Next, we shall inspect the column data types

In [None]:
# Inspect data types
trends.info()

We see that none of the columns have missing values. However, only the 'kim' column is an integer data type. We will need to convert the other sisters' columns into integer types as well. These columns also contain "<" character for some rows, which we will need to replace with blank spaces before doing the integer conversion. Additionally, we shall convert the month column into datetime so that we can conduct some time series data exploration.

In [None]:
# Loop through columns
for column in trends.columns:
    if "<" in trends[column].to_string():
        trends[column] = trends[column].str.replace("<", "")
        trends[column] = pd.to_numeric(trends[column])

In [None]:
# Convert month to type datetime
trends['month'] = pd.to_datetime(trends['month'])

# Inspect data types and data
trends.info()
trends.head()

Lastly, we shall set the month column as the index for the dataframe.

In [None]:
# Set month as DataFrame index
trends = trends.set_index('month')

# Inspect the data
trends.head()

Now that all the data has been cleaned, we shall first look at the Google search interest for all 5 sisters over our time frame.

In [None]:
# Plot search interest vs. month
fig, ax = plt.subplots(figsize=(13, 7))
plt.title('Google Search Interest for Kardashian Sisters (2008 - 2022)')
plt.xlabel("Year")
plt.ylabel("Google Search Interest")
sns.set_style("dark")
sns.lineplot(data=trends, x="month", y="kim", legend='brief', label = 'Kim')
sns.lineplot(data=trends, x="month", y="kourtney", legend='brief', label = "Kourtney")
sns.lineplot(data=trends, x="month", y="khloe", legend='brief', label = "Khloe")
sns.lineplot(data=trends, x="month", y="kylie", legend='brief', label = "Kylie")
sns.lineplot(data=trends, x="month", y="kendall", legend='brief', label = "Kendall")
plt.grid()
plt.show()

Some interesting observations to note:

* Kim Kardashian has been trending since 2007, with the start of her reality show *Keeping Up With the Kardashians* among other things. 

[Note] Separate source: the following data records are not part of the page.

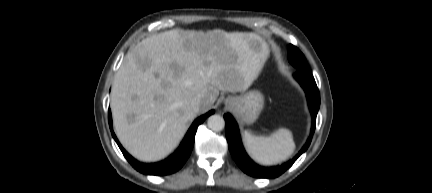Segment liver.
<instances>
[{"instance_id": "obj_1", "label": "liver", "mask_w": 432, "mask_h": 193, "mask_svg": "<svg viewBox=\"0 0 432 193\" xmlns=\"http://www.w3.org/2000/svg\"><path fill=\"white\" fill-rule=\"evenodd\" d=\"M268 56L266 42L252 32L173 29L142 40L125 56L112 86L119 141L140 161L163 159L219 91H246ZM194 99L201 100L198 111L191 108Z\"/></svg>"}]
</instances>
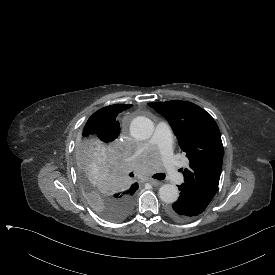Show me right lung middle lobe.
I'll return each mask as SVG.
<instances>
[{
	"instance_id": "dd1d6c3e",
	"label": "right lung middle lobe",
	"mask_w": 275,
	"mask_h": 275,
	"mask_svg": "<svg viewBox=\"0 0 275 275\" xmlns=\"http://www.w3.org/2000/svg\"><path fill=\"white\" fill-rule=\"evenodd\" d=\"M77 155L87 203L105 219L126 218L133 205L124 193L129 153L117 146L106 147L96 135L83 134L77 140Z\"/></svg>"
}]
</instances>
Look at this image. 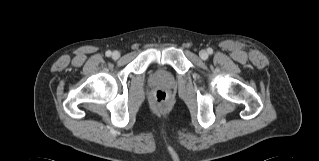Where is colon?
Listing matches in <instances>:
<instances>
[{"label":"colon","mask_w":319,"mask_h":161,"mask_svg":"<svg viewBox=\"0 0 319 161\" xmlns=\"http://www.w3.org/2000/svg\"><path fill=\"white\" fill-rule=\"evenodd\" d=\"M152 102L156 108H166L170 104V96L167 90L157 89L152 93Z\"/></svg>","instance_id":"colon-1"}]
</instances>
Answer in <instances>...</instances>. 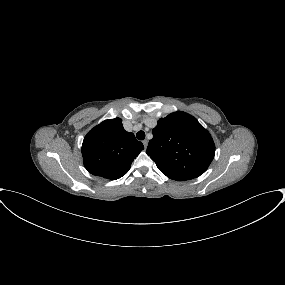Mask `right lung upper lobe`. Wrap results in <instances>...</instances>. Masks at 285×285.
<instances>
[{"label":"right lung upper lobe","instance_id":"cb5924a9","mask_svg":"<svg viewBox=\"0 0 285 285\" xmlns=\"http://www.w3.org/2000/svg\"><path fill=\"white\" fill-rule=\"evenodd\" d=\"M143 149L134 134L124 130L120 118L105 120L83 140L84 166L93 175L116 180L128 172Z\"/></svg>","mask_w":285,"mask_h":285}]
</instances>
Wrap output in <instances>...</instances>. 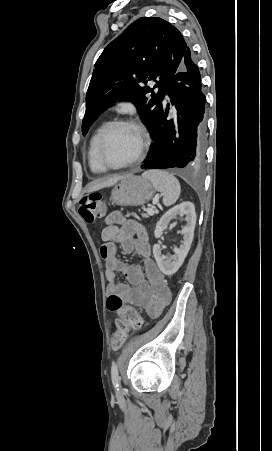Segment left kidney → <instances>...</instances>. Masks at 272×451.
<instances>
[{"mask_svg":"<svg viewBox=\"0 0 272 451\" xmlns=\"http://www.w3.org/2000/svg\"><path fill=\"white\" fill-rule=\"evenodd\" d=\"M176 216H186L185 220L187 224L181 229L182 233H184V241H182L180 247H174V255H170V257L165 259V255H162L161 253L160 243H155V245H153L154 257L158 263L159 269H161L165 275H172V273H175V271L179 269L191 247L196 224L194 204H192V202H182L179 206H174V208L168 210L156 224L154 231L155 237H161L164 229H166L171 220L176 218Z\"/></svg>","mask_w":272,"mask_h":451,"instance_id":"5707ae66","label":"left kidney"}]
</instances>
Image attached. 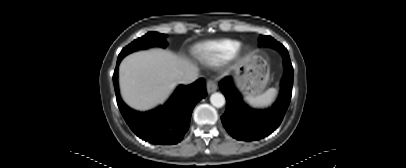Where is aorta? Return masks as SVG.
Wrapping results in <instances>:
<instances>
[{
  "mask_svg": "<svg viewBox=\"0 0 406 168\" xmlns=\"http://www.w3.org/2000/svg\"><path fill=\"white\" fill-rule=\"evenodd\" d=\"M210 102L213 106L220 108L224 106L226 101L223 94L216 92L211 95Z\"/></svg>",
  "mask_w": 406,
  "mask_h": 168,
  "instance_id": "762f6f07",
  "label": "aorta"
}]
</instances>
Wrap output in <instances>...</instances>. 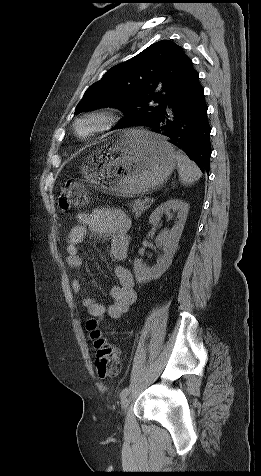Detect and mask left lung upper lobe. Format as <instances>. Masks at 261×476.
<instances>
[{
	"label": "left lung upper lobe",
	"mask_w": 261,
	"mask_h": 476,
	"mask_svg": "<svg viewBox=\"0 0 261 476\" xmlns=\"http://www.w3.org/2000/svg\"><path fill=\"white\" fill-rule=\"evenodd\" d=\"M194 70L180 46L169 40L156 42L112 67L91 85L75 114L103 106L116 107L126 117L113 129L143 125L166 107ZM156 102L159 106H154Z\"/></svg>",
	"instance_id": "1"
}]
</instances>
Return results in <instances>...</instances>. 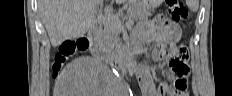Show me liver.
<instances>
[{
  "label": "liver",
  "mask_w": 232,
  "mask_h": 96,
  "mask_svg": "<svg viewBox=\"0 0 232 96\" xmlns=\"http://www.w3.org/2000/svg\"><path fill=\"white\" fill-rule=\"evenodd\" d=\"M95 3L96 0L38 1V10L53 47L82 37L92 28L96 22Z\"/></svg>",
  "instance_id": "obj_1"
}]
</instances>
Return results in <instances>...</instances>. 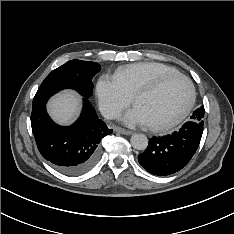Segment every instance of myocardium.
<instances>
[{
    "instance_id": "1",
    "label": "myocardium",
    "mask_w": 234,
    "mask_h": 234,
    "mask_svg": "<svg viewBox=\"0 0 234 234\" xmlns=\"http://www.w3.org/2000/svg\"><path fill=\"white\" fill-rule=\"evenodd\" d=\"M172 79H181L188 85L189 92H190L188 103H187L186 107L183 109V111L174 119L167 121L165 123H161V124H155V125L149 124V128L153 131H156V132L168 131V130L176 127L177 125H179L187 117V115L190 113L191 109L193 108L195 100H196V91H195L194 84L184 74H181V73L167 74V75H164V76L156 79L155 81L151 82L150 84L141 87L133 95V102H134V104H136L137 100L141 96L148 95V94H151V93L157 91L165 83H167L168 81H170Z\"/></svg>"
}]
</instances>
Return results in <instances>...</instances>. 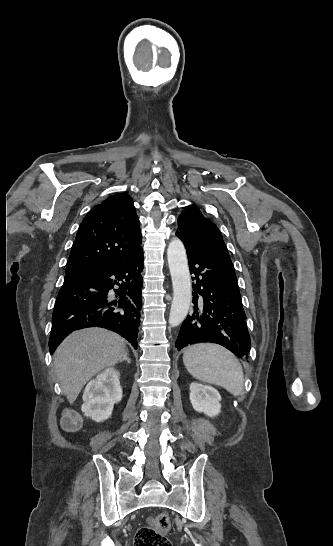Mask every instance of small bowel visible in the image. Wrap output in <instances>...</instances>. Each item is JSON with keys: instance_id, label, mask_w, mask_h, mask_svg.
<instances>
[{"instance_id": "c3829d8e", "label": "small bowel", "mask_w": 333, "mask_h": 546, "mask_svg": "<svg viewBox=\"0 0 333 546\" xmlns=\"http://www.w3.org/2000/svg\"><path fill=\"white\" fill-rule=\"evenodd\" d=\"M78 422V419L76 417L67 416L62 421V426L66 430H72L75 428L76 423Z\"/></svg>"}]
</instances>
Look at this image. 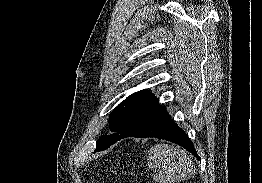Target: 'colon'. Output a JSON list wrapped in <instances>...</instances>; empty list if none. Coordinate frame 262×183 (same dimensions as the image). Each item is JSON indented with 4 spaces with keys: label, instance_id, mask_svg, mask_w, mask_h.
<instances>
[{
    "label": "colon",
    "instance_id": "5ec220e1",
    "mask_svg": "<svg viewBox=\"0 0 262 183\" xmlns=\"http://www.w3.org/2000/svg\"><path fill=\"white\" fill-rule=\"evenodd\" d=\"M139 183H148V182L145 180H141Z\"/></svg>",
    "mask_w": 262,
    "mask_h": 183
}]
</instances>
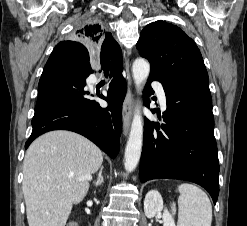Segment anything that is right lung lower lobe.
<instances>
[{
  "instance_id": "right-lung-lower-lobe-1",
  "label": "right lung lower lobe",
  "mask_w": 247,
  "mask_h": 226,
  "mask_svg": "<svg viewBox=\"0 0 247 226\" xmlns=\"http://www.w3.org/2000/svg\"><path fill=\"white\" fill-rule=\"evenodd\" d=\"M100 61L105 74L113 77L108 96L98 94L108 102V108H101L84 89L86 78L93 73L86 47L76 41H63L55 46L39 81L33 130L25 148L39 135L62 129L87 137L115 158L120 148L121 108L127 86L123 67L108 68L101 56Z\"/></svg>"
}]
</instances>
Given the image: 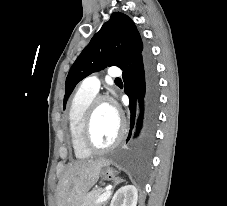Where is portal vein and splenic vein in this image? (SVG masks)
<instances>
[{
	"label": "portal vein and splenic vein",
	"mask_w": 227,
	"mask_h": 206,
	"mask_svg": "<svg viewBox=\"0 0 227 206\" xmlns=\"http://www.w3.org/2000/svg\"><path fill=\"white\" fill-rule=\"evenodd\" d=\"M110 194H111L110 190L104 191L102 195L97 199L96 203L99 204L106 201L109 198Z\"/></svg>",
	"instance_id": "portal-vein-and-splenic-vein-1"
}]
</instances>
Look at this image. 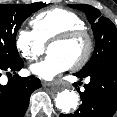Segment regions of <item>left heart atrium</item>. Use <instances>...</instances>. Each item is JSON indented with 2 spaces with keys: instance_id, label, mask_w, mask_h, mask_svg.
Masks as SVG:
<instances>
[{
  "instance_id": "obj_1",
  "label": "left heart atrium",
  "mask_w": 117,
  "mask_h": 117,
  "mask_svg": "<svg viewBox=\"0 0 117 117\" xmlns=\"http://www.w3.org/2000/svg\"><path fill=\"white\" fill-rule=\"evenodd\" d=\"M70 67V63L61 56L49 54L42 61L33 64L30 71L44 80H52Z\"/></svg>"
}]
</instances>
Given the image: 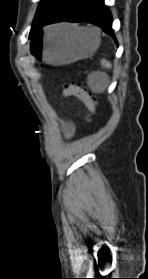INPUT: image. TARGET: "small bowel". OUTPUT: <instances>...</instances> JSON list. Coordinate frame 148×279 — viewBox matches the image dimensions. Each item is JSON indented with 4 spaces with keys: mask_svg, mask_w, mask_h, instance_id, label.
I'll list each match as a JSON object with an SVG mask.
<instances>
[{
    "mask_svg": "<svg viewBox=\"0 0 148 279\" xmlns=\"http://www.w3.org/2000/svg\"><path fill=\"white\" fill-rule=\"evenodd\" d=\"M73 131H74V127L71 124L67 125V127H66V135L67 136H71Z\"/></svg>",
    "mask_w": 148,
    "mask_h": 279,
    "instance_id": "obj_1",
    "label": "small bowel"
}]
</instances>
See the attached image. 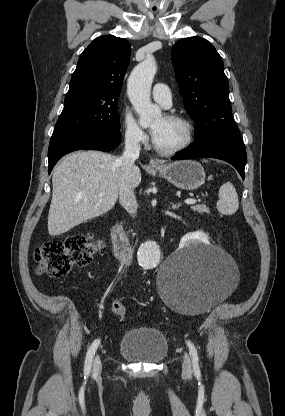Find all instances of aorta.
I'll return each mask as SVG.
<instances>
[{"label":"aorta","mask_w":285,"mask_h":416,"mask_svg":"<svg viewBox=\"0 0 285 416\" xmlns=\"http://www.w3.org/2000/svg\"><path fill=\"white\" fill-rule=\"evenodd\" d=\"M156 71L157 65L154 58L148 57L133 69L128 79V97L139 115L141 125H149L161 116L159 107L152 104L150 99ZM137 259L144 268L156 267L160 261V250L156 242L143 243L138 250Z\"/></svg>","instance_id":"762f6f07"}]
</instances>
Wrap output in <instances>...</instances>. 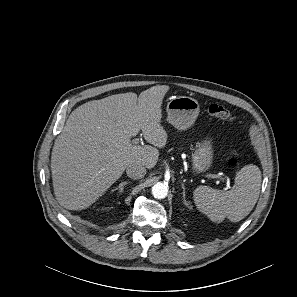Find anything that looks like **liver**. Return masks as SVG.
<instances>
[{"mask_svg": "<svg viewBox=\"0 0 297 297\" xmlns=\"http://www.w3.org/2000/svg\"><path fill=\"white\" fill-rule=\"evenodd\" d=\"M157 85L136 93L87 102L68 117L51 156L54 194L60 205L82 210L92 205L130 165L153 168L158 148L167 144L161 125L162 101L169 91ZM140 131L151 145L131 144Z\"/></svg>", "mask_w": 297, "mask_h": 297, "instance_id": "obj_1", "label": "liver"}]
</instances>
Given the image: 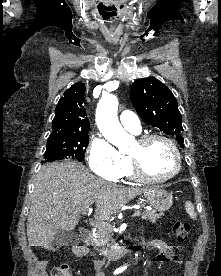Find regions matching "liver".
Masks as SVG:
<instances>
[{
    "label": "liver",
    "mask_w": 221,
    "mask_h": 276,
    "mask_svg": "<svg viewBox=\"0 0 221 276\" xmlns=\"http://www.w3.org/2000/svg\"><path fill=\"white\" fill-rule=\"evenodd\" d=\"M148 189L123 187L91 174L81 163H48L37 174L27 219L29 246H49L58 229L72 231L80 214L96 204L94 218L109 219Z\"/></svg>",
    "instance_id": "6515ba94"
}]
</instances>
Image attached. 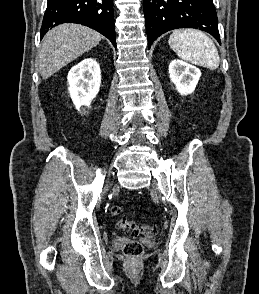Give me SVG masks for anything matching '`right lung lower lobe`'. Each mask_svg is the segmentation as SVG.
Masks as SVG:
<instances>
[{"label":"right lung lower lobe","mask_w":259,"mask_h":294,"mask_svg":"<svg viewBox=\"0 0 259 294\" xmlns=\"http://www.w3.org/2000/svg\"><path fill=\"white\" fill-rule=\"evenodd\" d=\"M67 22L100 32L116 47L113 0H48L41 38L48 29Z\"/></svg>","instance_id":"98d812e1"}]
</instances>
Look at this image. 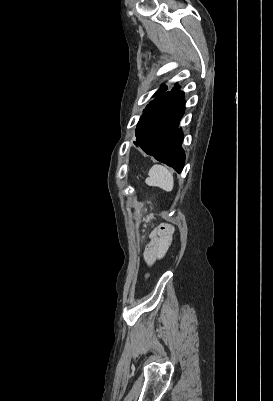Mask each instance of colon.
Masks as SVG:
<instances>
[{
  "instance_id": "1",
  "label": "colon",
  "mask_w": 273,
  "mask_h": 401,
  "mask_svg": "<svg viewBox=\"0 0 273 401\" xmlns=\"http://www.w3.org/2000/svg\"><path fill=\"white\" fill-rule=\"evenodd\" d=\"M169 227L165 224H162L156 228V232L153 234V236L156 238L157 236H161L162 234H165V239L166 240H171L172 239V234L168 233Z\"/></svg>"
}]
</instances>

* Over the series of the next 10 years, she rose to fame by launching several products such as workout DVDs, perfumes, clothing stores, music videos, joining Instagram, launching her own mobile game, emoji pack, beauty products etc. 

* The large spike in her search interest in 2013 could be attributed to the birth of her first child, North West with rapper Kanye West, in June 2013 while the largest spike in December 2014 could be a result of her "break the internet" magazine cover which led to a lot of trending news, radio and TV stories, tweets, memes etc. 

* There has been no significant search interest for the other sisters until 2009 when Kourtney and Khloe launched their reality TV series *Kourtney and Khloe Take Miami*. 

* Kourtney, who Kim has labelled as the "least interesting to look at" appears to have the lowest search interest out of all 5 sisters.

* The Jenner sisters being younger, only appeared to have started generating search interest from 2011 onwards. 

However, Kim Kardashian's search interests appears to be at a steady decline since 2017. Let's zoom a bit more into this graph, looking only at data from January 2014 onwards.

In [None]:
# Zoom in from January 2014
temp = trends.loc['2014-01-01':]
fig, ax = plt.subplots(figsize=(13, 7))
plt.title('Google Search Interest for Kardashian Sisters (2014 - 2022)')
plt.xlabel("Year")
plt.ylabel("Google Search Interest")
sns.set_style("dark")
sns.lineplot(data=temp, x="month", y="kim", legend='brief', label = 'Kim')
sns.lineplot(data=temp, x="month", y="kourtney", legend='brief', label = "Kourtney")
sns.lineplot(data=temp, x="month", y="khloe", legend='brief', label = "Khloe")
sns.lineplot(data=temp, x="month", y="kylie", legend='brief', label = "Kylie")
sns.lineplot(data=temp, x="month", y="kendall", legend='brief', label = "Kendall")
plt.grid()
plt.show()

* We observe a spike in Khloe's search history in 2019 and this could be due to the news regarding her split with her partner at the time, Tristan Thompson and his cheating scandal with her sister Kylie's ex-bestfriend, Jordyn Woods.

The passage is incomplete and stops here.